Why Power-Based Indoor Cycling Never Took Over
(And Why Ponytails, Playlists, and Operator Complacency Did)
Let’s start with an uncomfortable truth.
Power is one of the most precise, individualised, and progressive training metrics for cycling. It objectively tells you how hard someone is working in terms of human expenditure and recovery and whether they’re improving. In almost any other cycling context, it’s non-negotiable.
And yet, in indoor cycling studios, power-based classes remain niche — while rooms full of riders bounce rhythmically on stationary bikes to vaguely motivational playlists with no structure, no progression, and no discernible training purpose whatsoever.
This isn’t a failure of technology.
It’s a failure of responsibility.
The Instructor Dependency Nobody Wants to Talk About
Traditional power-based indoor cycling concepts place a quiet but enormous burden on instructors. They require understanding of thresholds, zones, testing protocols, and physiological nuance — all while managing a live room, coaching safely, and keeping the energy high.
That’s not group exercise. That’s performance coaching with a microphone.
Studios know this. Operators know this. And rather than solve it, the industry largely chose the path of least resistance.
Which brings us to the alternative that did scale.
The Rise of the Lowest Common Denominator Class
If a class has no structure, it can’t be delivered incorrectly.
If it has no progression, it can’t fail to progress anyone.
If it has no measurable intent, no one can question the outcome.
And so we arrive at the modern phenomenon of the rhythm-only indoor cycling class — where training intent is replaced by increasingly enthusiastic head-shaking, upper-body choreography that would alarm most biomechanists, and the firm belief that “feeling it in your soul” is a valid substitute for stimulus and recovery.
These classes are easy to teach.
They’re easy to timetable.
And most importantly — they keep instructors happy.
The Operator’s Quiet Complicity
Now let’s be fair to operators — because this is where things get interesting.
Operators don’t wake up wanting unstructured classes. What they want is full rooms, minimal complaints, and instructors who don’t send emotionally charged messages at midnight because someone questioned their playlist.
When your entire class proposition relies on the personality, following, and mood stability of individual instructors — structure becomes dangerous. Accountability becomes awkward.

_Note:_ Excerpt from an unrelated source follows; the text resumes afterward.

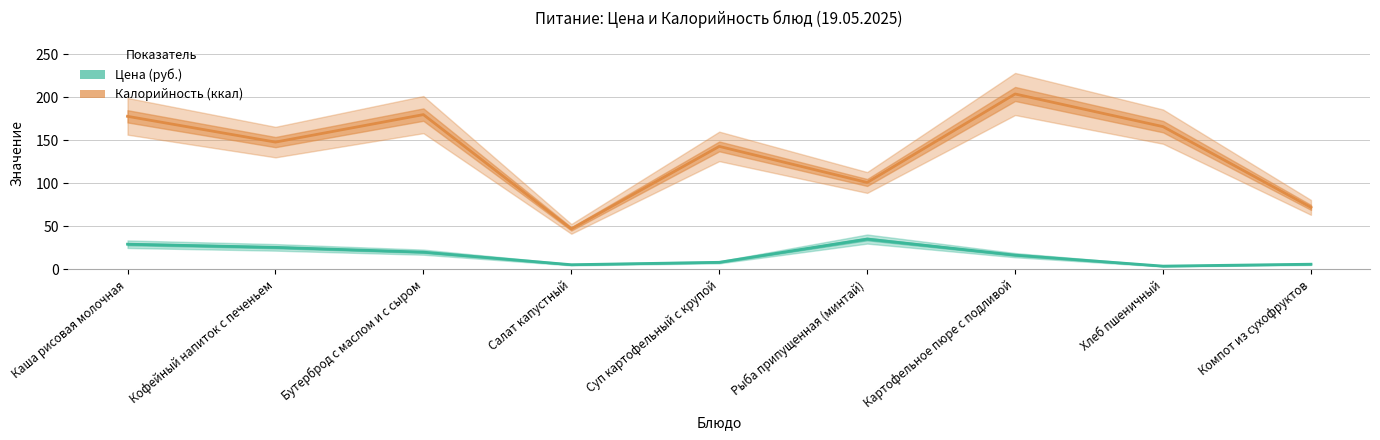

What is the label of the 9th point from the right?

Каша рисовая молочная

And anything that requires consistency, explanation, or progression suddenly feels like a threat.
An unhappy instructor, after all, is a very difficult thing to manage.

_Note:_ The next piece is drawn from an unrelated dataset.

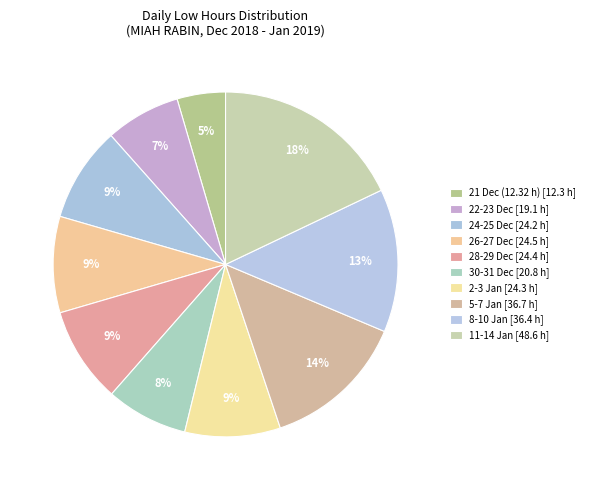

How many segments does this pie chart have?

10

So instead of building structured class concepts, many studios outsource structure entirely — to the instructor’s Spotify account, social media following, and ability to “bring their people”.
The result?
Studios that don’t really own their own product!!!

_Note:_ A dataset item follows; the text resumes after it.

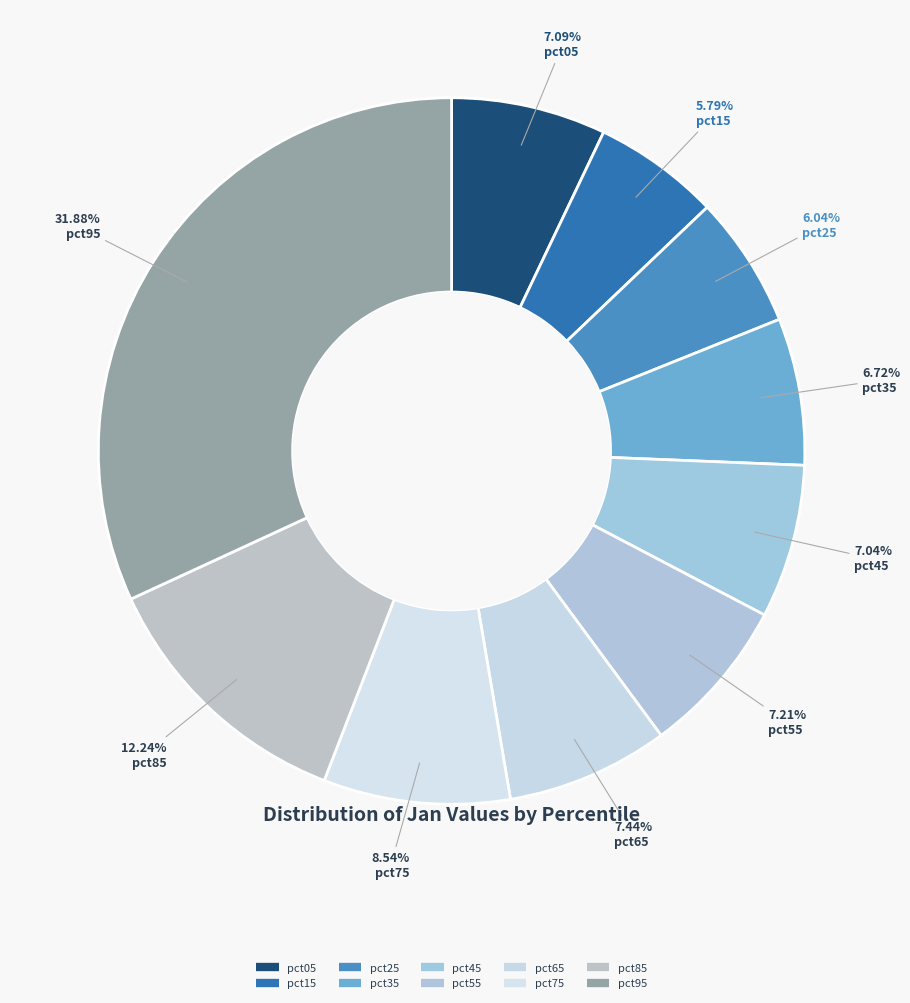

To the nearest percent, what is the difference between the pct65 and pct25 slice percentages?

1%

Why Power Should Have Won Easily — But Didn’t
Power-based indoor cycling should have been the answer to all of this. It offers structure. It offers progression. It offers individualisation. It offers inclusivity.
But it failed to scale because it asked the wrong people to carry the complexity.
It asked instructors to be physiologists.
It asked operators to manage expertise instead of systems.
And it asked studios to choose between progression and peace.
So power was quietly sidelined in many studios — not because it didn’t work, but because it required leadership.
Ciclo: Structure Without the Drama
Ciclo takes a fundamentally different approach.
Instead of asking instructors to understand power training, Ciclo understands it for them. The platform interprets effort, individualises difficulty, and manages progression automatically — without testing, prescription, or explanation required on the floor.
Instructors can teach confidently without becoming data analysts.
Riders get training that actually works.
And operators finally own a structured, scalable product that doesn’t depend on managing personalities to succeed.
No midnight messages.
No biomechanically adventurous bouncing.
No pretending chaos is creativity.
The Real Shift
Ciclo doesn’t replace instructors.
It protects them.
It doesn’t remove energy.
It gives it purpose.
And it doesn’t ask operators to choose between happy instructors and effective training — it delivers both.
Which is why power-based indoor cycling hasn’t failed.
It’s just been waiting for a system mature enough to carry the responsibility. Enter Ciclo and CicloStudio.